Exercise description: Convert the material, from its start through the line holding "యప్పగించితివి" (inclusive), into a two-column CSV with the headers "prompt" and "response". Write one row per request, with its text and its answer each in one quoted field and line breaks replaced by spaces.

Stored data entries
• • • • • • •

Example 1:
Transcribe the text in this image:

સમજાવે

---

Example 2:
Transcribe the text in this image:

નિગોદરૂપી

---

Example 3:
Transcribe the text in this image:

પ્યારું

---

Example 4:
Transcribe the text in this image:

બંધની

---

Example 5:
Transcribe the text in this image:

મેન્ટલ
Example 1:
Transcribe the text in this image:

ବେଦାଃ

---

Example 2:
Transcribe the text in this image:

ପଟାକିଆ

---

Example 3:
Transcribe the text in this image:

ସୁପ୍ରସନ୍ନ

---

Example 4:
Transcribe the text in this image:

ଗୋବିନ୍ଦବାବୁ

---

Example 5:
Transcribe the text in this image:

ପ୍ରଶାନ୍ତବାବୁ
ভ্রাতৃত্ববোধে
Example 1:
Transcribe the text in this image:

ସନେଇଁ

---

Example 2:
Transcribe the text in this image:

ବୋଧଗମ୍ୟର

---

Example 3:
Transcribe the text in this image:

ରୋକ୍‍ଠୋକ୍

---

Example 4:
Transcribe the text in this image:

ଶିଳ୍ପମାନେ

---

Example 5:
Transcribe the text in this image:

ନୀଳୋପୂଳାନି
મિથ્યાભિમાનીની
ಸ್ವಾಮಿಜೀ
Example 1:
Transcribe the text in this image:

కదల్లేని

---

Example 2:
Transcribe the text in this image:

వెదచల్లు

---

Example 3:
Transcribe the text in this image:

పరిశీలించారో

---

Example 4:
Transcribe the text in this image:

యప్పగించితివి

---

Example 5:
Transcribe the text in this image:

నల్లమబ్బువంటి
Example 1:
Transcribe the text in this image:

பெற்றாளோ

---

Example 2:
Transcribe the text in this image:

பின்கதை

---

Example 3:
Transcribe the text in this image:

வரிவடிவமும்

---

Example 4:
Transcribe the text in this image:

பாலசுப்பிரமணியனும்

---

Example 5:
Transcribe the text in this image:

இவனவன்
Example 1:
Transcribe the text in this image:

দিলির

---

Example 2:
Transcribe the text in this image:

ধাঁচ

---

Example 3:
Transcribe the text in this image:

• • • • • • •

The response:
prompt,response
"Example 1: Transcribe the text in this image:","સમજાવે"
"--- Example 2: Transcribe the text in this image:","નિગોદરૂપી"
"--- Example 3: Transcribe the text in this image:","પ્યારું"
"--- Example 4: Transcribe the text in this image:","બંધની"
"--- Example 5: Transcribe the text in this image:","મેન્ટલ"
"Example 1: Transcribe the text in this image:","ବେଦାଃ"
"--- Example 2: Transcribe the text in this image:","ପଟାକିଆ"
"--- Example 3: Transcribe the text in this image:","ସୁପ୍ରସନ୍ନ"
"--- Example 4: Transcribe the text in this image:","ଗୋବିନ୍ଦବାବୁ"
"--- Example 5: Transcribe the text in this image:","ପ୍ରଶାନ୍ତବାବୁ ভ্রাতৃত্ববোধে"
"Example 1: Transcribe the text in this image:","ସନେଇଁ"
"--- Example 2: Transcribe the text in this image:","ବୋଧଗମ୍ୟର"
"--- Example 3: Transcribe the text in this image:","ରୋକ୍‍ଠୋକ୍"
"--- Example 4: Transcribe the text in this image:","ଶିଳ୍ପମାନେ"
"--- Example 5: Transcribe the text in this image:","ନୀଳୋପୂଳାନି મિથ્યાભિમાનીની ಸ್ವಾಮಿಜೀ"
"Example 1: Transcribe the text in this image:","కదల్లేని"
"--- Example 2: Transcribe the text in this image:","వెదచల్లు"
"--- Example 3: Transcribe the text in this image:","పరిశీలించారో"
"--- Example 4: Transcribe the text in this image:","యప్పగించితివి"